He will be the fourth minister to have led the review since it launched.
Collins taking charge of gambling policy was confirmed by a spokesperson for the DCMS, who said that the change will soon be updated on government websites.
The appointment comes at an uncertain time for the gaming industry; with the long-awaited Gambling Act review white paper due within weeks. Collins will take charge of this review, taking over from his predecessor Chris Philp who stepped down last week, though in his resignation statement Philp said the white paper had already been presented to the Prime Minister.
The document is expected to cover a comprehensive array of topics relating to the sector and point the way for future legislative reform that will seek to update the 2005 Gambling Act.
In addition, the recent resignation of Boris Johnson as prime minister of the United Kingdom and Northern Ireland, is another unpredictable variable in the future of the review.
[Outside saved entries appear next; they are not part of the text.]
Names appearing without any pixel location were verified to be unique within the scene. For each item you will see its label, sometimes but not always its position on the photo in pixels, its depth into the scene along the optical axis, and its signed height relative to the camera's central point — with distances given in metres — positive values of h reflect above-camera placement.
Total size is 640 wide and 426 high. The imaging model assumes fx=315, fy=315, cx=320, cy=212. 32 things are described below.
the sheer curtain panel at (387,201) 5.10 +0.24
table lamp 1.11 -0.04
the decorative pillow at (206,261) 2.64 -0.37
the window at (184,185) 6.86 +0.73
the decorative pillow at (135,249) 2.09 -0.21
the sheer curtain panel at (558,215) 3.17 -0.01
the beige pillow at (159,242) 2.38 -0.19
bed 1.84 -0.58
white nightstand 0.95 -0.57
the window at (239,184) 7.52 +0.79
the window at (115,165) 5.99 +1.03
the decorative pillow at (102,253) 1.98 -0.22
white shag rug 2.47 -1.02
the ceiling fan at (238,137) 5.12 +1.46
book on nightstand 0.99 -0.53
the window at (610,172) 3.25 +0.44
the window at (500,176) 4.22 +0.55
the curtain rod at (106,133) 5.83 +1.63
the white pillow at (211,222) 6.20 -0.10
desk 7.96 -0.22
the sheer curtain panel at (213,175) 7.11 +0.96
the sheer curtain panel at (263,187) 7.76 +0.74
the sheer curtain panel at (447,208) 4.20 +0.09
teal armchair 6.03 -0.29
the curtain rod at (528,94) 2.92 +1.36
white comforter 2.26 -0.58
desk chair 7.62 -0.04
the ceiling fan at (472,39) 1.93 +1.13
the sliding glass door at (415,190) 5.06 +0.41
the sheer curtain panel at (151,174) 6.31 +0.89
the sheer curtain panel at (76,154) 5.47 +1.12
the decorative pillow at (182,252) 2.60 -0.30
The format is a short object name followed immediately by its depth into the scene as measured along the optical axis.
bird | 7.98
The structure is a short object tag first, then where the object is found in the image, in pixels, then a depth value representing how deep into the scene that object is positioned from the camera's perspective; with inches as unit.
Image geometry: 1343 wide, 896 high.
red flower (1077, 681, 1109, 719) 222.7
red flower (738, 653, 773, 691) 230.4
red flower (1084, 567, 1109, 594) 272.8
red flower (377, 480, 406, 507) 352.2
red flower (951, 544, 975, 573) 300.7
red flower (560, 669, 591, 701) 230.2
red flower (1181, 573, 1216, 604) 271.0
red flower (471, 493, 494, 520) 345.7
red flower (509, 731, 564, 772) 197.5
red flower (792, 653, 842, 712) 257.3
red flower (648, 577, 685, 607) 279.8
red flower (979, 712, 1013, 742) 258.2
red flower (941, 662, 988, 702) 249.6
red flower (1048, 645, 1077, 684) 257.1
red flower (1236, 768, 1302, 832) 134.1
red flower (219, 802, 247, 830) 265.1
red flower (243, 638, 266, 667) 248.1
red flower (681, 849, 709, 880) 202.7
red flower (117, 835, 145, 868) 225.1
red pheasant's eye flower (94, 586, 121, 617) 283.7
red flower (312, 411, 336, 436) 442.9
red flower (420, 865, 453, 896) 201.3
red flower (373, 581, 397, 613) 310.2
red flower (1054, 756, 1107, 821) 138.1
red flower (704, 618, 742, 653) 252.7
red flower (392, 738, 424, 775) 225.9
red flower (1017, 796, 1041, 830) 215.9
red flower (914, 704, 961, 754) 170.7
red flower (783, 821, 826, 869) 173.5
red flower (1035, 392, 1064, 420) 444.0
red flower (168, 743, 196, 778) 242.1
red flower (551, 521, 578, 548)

Johnson’s replacement as Conservative Party leader and prime minister may once again change the ministerial leadership or propose their own changes to the review.
Michael Dugher, chief executive of the industry advocate the Betting and Gaming Council (BGC), heralded the move in a tweet: “Many congratulations to @DamianCollins on his appointment as Minister at DCMS. Highly rated and respected, and thoroughly well-deserved. Someone who actually knows something about his brief too – whatever is the world coming to?!”
This friendly reception from industry contrasts with that of his predecessor Chris Philp, who as a backbench MP campaigned for stricter regulation of fixed-odds betting terminals (FOBTs), ahead of the 2018 decision to cut the maximum stake permitted on the machines.
On the other hand, Whittingdale had also been seen as friendly to the sector.
Collins has been member of parliament for Folkestone and Hythe since the 2010 general election and chairs the joint committee on the draft online safety bill. From 2016-19 he also chaired the House of Commons DCSM select committee
He studied modern history at St Benet’s Hall at the University of Oxford and in 1995 was the president of the Oxford University Conservative Association.